• **Exercise prompt**
Go through the material below, find each line with the word "plus", and copy those lines.

┏━━

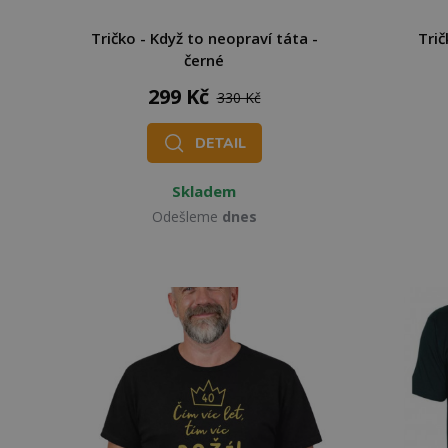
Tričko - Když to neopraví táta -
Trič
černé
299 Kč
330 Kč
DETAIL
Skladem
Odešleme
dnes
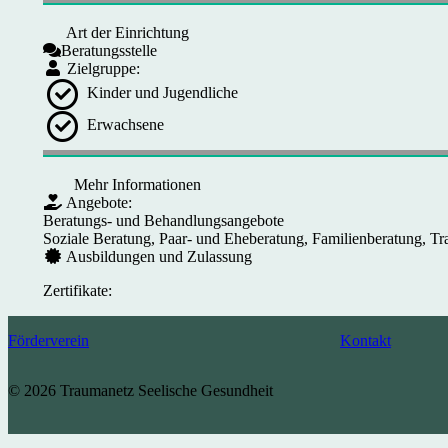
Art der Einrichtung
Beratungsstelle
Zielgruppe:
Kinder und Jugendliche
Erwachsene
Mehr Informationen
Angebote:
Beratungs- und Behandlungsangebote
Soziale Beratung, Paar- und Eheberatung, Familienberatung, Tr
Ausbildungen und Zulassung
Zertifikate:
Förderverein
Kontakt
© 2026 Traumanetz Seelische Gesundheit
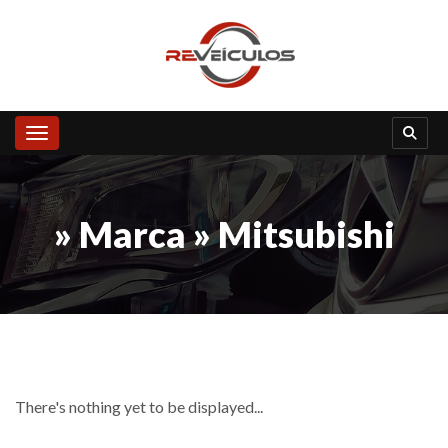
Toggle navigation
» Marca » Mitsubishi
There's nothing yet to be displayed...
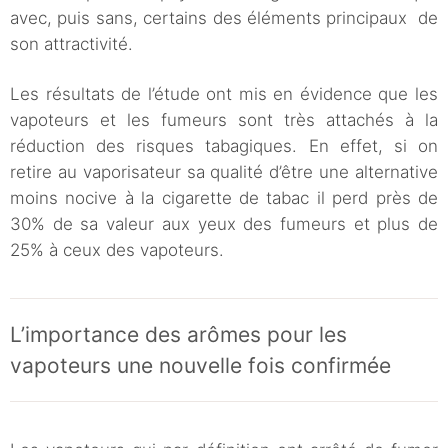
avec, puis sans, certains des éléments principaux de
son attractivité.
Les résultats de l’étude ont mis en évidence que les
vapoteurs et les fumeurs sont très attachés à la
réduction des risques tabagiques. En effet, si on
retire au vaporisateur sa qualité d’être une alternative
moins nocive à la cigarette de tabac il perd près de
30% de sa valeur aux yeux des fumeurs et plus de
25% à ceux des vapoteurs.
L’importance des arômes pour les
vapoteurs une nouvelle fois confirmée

┗━━
┏━━

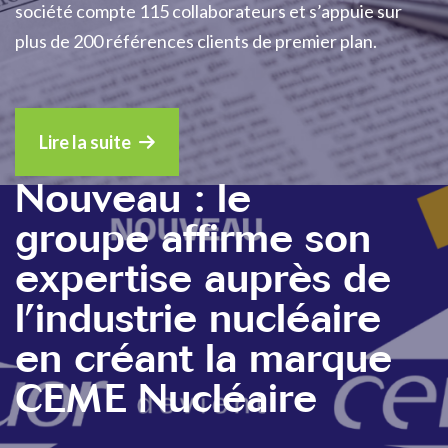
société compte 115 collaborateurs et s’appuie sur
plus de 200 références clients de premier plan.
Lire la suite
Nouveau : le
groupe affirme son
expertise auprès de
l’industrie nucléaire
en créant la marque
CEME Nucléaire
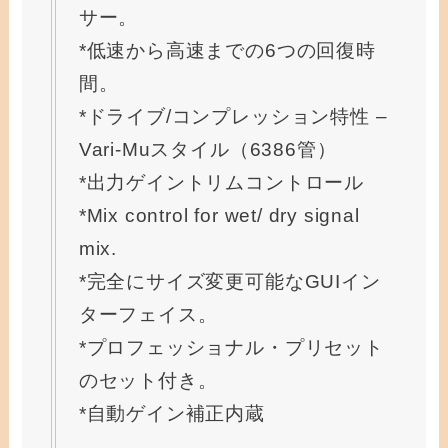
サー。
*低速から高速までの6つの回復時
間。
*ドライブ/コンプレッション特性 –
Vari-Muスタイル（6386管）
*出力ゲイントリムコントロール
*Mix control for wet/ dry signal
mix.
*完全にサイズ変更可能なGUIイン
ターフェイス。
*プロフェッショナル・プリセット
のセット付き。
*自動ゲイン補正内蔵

┗━━

• **Answer area**
30% de sa valeur aux yeux des fumeurs et plus de
plus de 200 références clients de premier plan.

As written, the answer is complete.